Hal itu disebabkan masih terkebelakangnya Indonesia dalam bidang biomedical science karena tidak adanya keterpaduan yang terintegrasi di kalangan para ilmuwan kesehatan.
“Adapun terkait dengan adanya potensi ancaman beroperasinya kembali NAMRU-2 AS dengan menggunakan nama lain, para narasumber maupun peserta aktif sepakat agar pemerintah Indonesia, melalui berbagai instansi terkait, agar bersikap waspada,” ungkap pria asal Solo ini.
Untuk itu, kata Hendrajit, beberapa narasumber menggarisbawahi sektor Riset dan Teknologi (Ristek) maupun Perguruan Tinggi, sangat mungkin untuk dijadikan pintu masuk agenda-agenda terselubung yang diproyeksikan sebagai lembaga-lembaga penelitian bertujuan ganda ala NAMRU-2 AS.
“Apalagi dalam seminar mencuat suatu informasi bahwa di Kementerian Ristek dan Perguruan Tinggi, terdapat sebuah tim yang berwenang memberikan perizinan bagi para peneliti asing atau penelitian yang digagas oleh para ilmuwan dari luar negeri. Selain itu dari sektor pertanian juga berpotensi sebagai pintu masuk,” paparnya.
Aspek lain yang juga harus disorot adalah betapa rawannya isu BIO TERORISME dan WEAPON of MASS DESTRUCTION, mengingat fakta bahwa NAMRU-2 AS telah digunakan sebagai sarana transfer virus selama beroperasi di Indonesia.
“Yang mana virus yang dikirim oleh NAMRU-2 dari Jakarta, ditengarai telah dikirim ke Los Alamos, AS, untuk membuat senjata biologis atau biological weapon,” jelas Hendrajit.
Berdasar kesimpulan di atas, GFI pun mengeluarkan sejumlah rekomendasi terkait potensi beroperasinya kembali NAMRU-2 di Indonesia. Berikut adalah rekomendasi GFI:
1. Mengingat begitu banyaknya pintu masuk untuk menembus kedaulatan nasional Indonesia melalui sarana nirmiliter, maka perlu adanya kebijakan satu pintu alias One Gate Policy dari pemerintah Indonesia.

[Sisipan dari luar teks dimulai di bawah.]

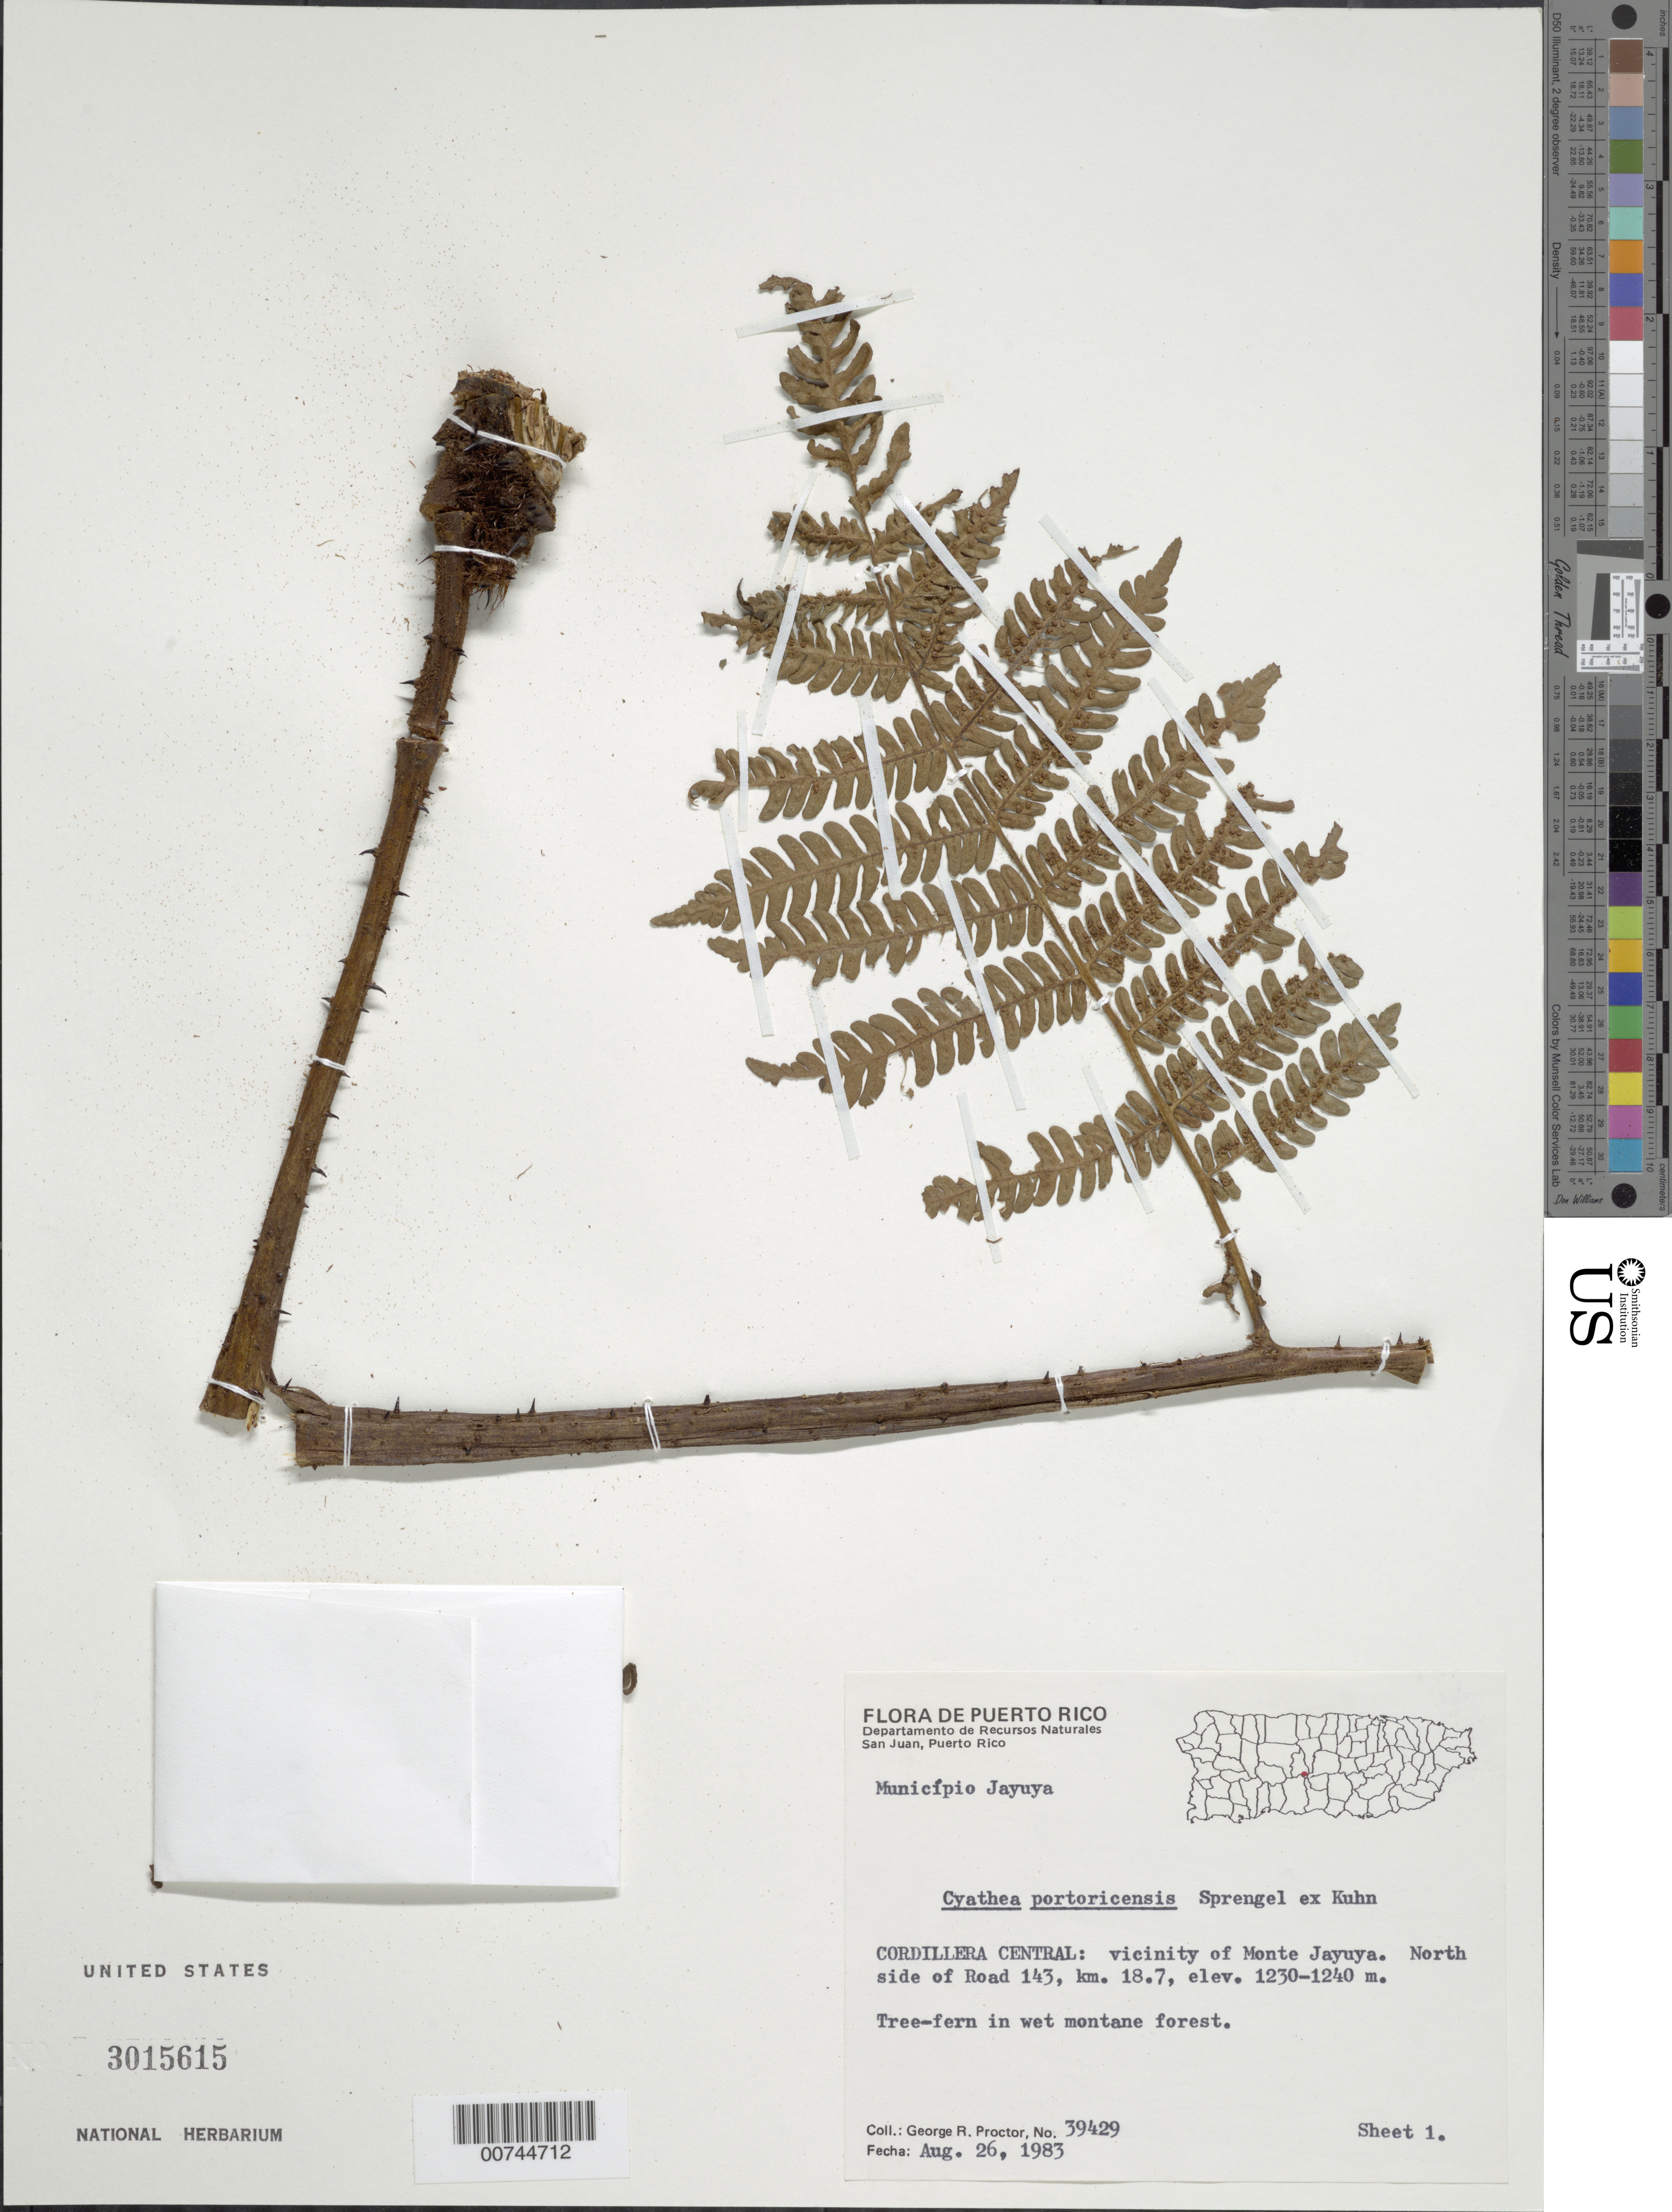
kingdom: Plantae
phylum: Tracheophyta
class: Polypodiopsida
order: Cyatheales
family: Cyatheaceae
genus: Alsophila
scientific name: Alsophila portoricensis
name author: (Spreng. ex Kuhn) D.S. Conant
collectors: G. R. Proctor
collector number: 39429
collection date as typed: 26 Aug 1983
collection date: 1983-08-26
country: Puerto Rico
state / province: Jayuya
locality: Cordillera Central: vicinity of Monte Jayuya. North side of Road 143, km 18.7. Municipio de Jayuya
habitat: Tree-fern in wet montane forest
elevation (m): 1230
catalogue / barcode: US 3015615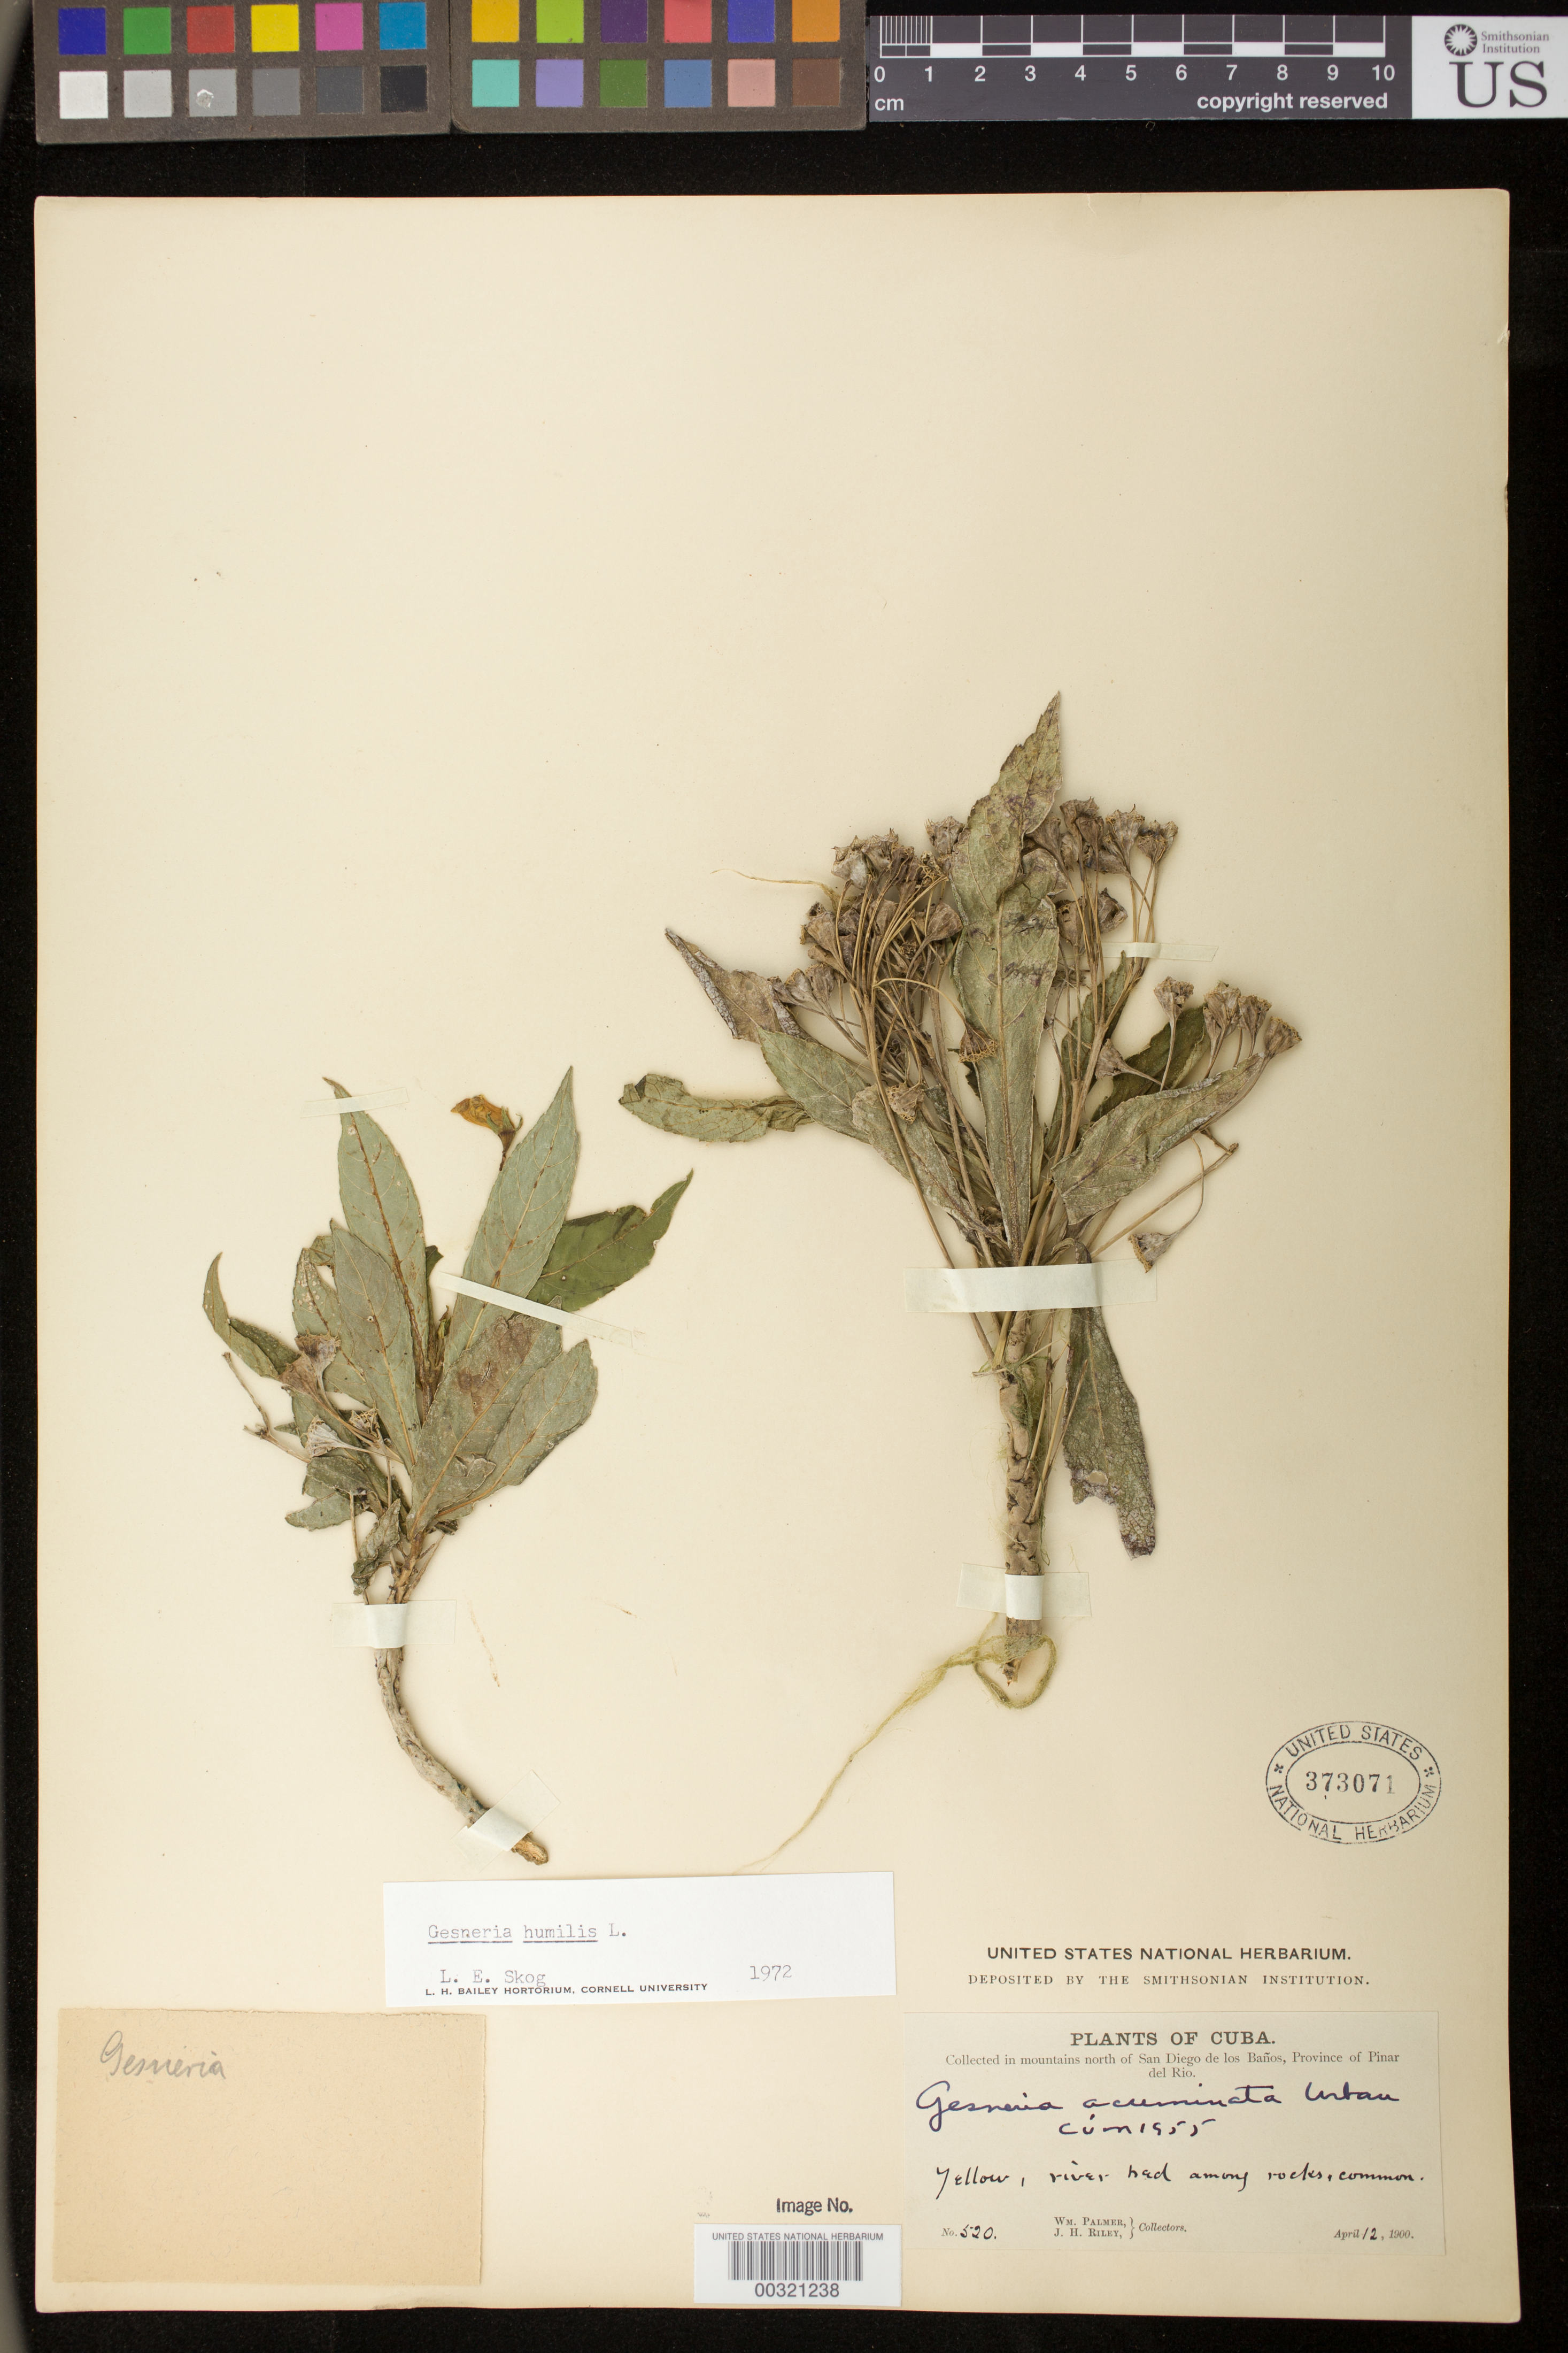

2. Sudah saatnya merevisi kembali undang-undang kesehatan, dengan menggunakan kerangka konsepsi Ketahanan Kesehatan yang bersifat terpadu dan terintegrasi dengan sektor-sektor strategis lainnya seperti Politik-Keamanan, Politik Ekonomi, Sosial-Budaya maupun pertahanan keamanan itu sendiri.
3. Terkait dengan potensi ancaman dari BIO TERORISME dan Senjata Pemusnah Massal atau Weapon of Mass Destruction, kementerian luar negeri dan Kementerian Pertahanan, agar mendesak negara-negara di kawasan Asia Tenggara yang tergabung dalam ASEAN, agar mendesak kawasan Asia Tenggara menjadi wilayah bebas senjata nuklir dan senjata biologis, yang hakekatnya mauk kategori senjata pemusnah missal alias Weapon of Mass Destruction.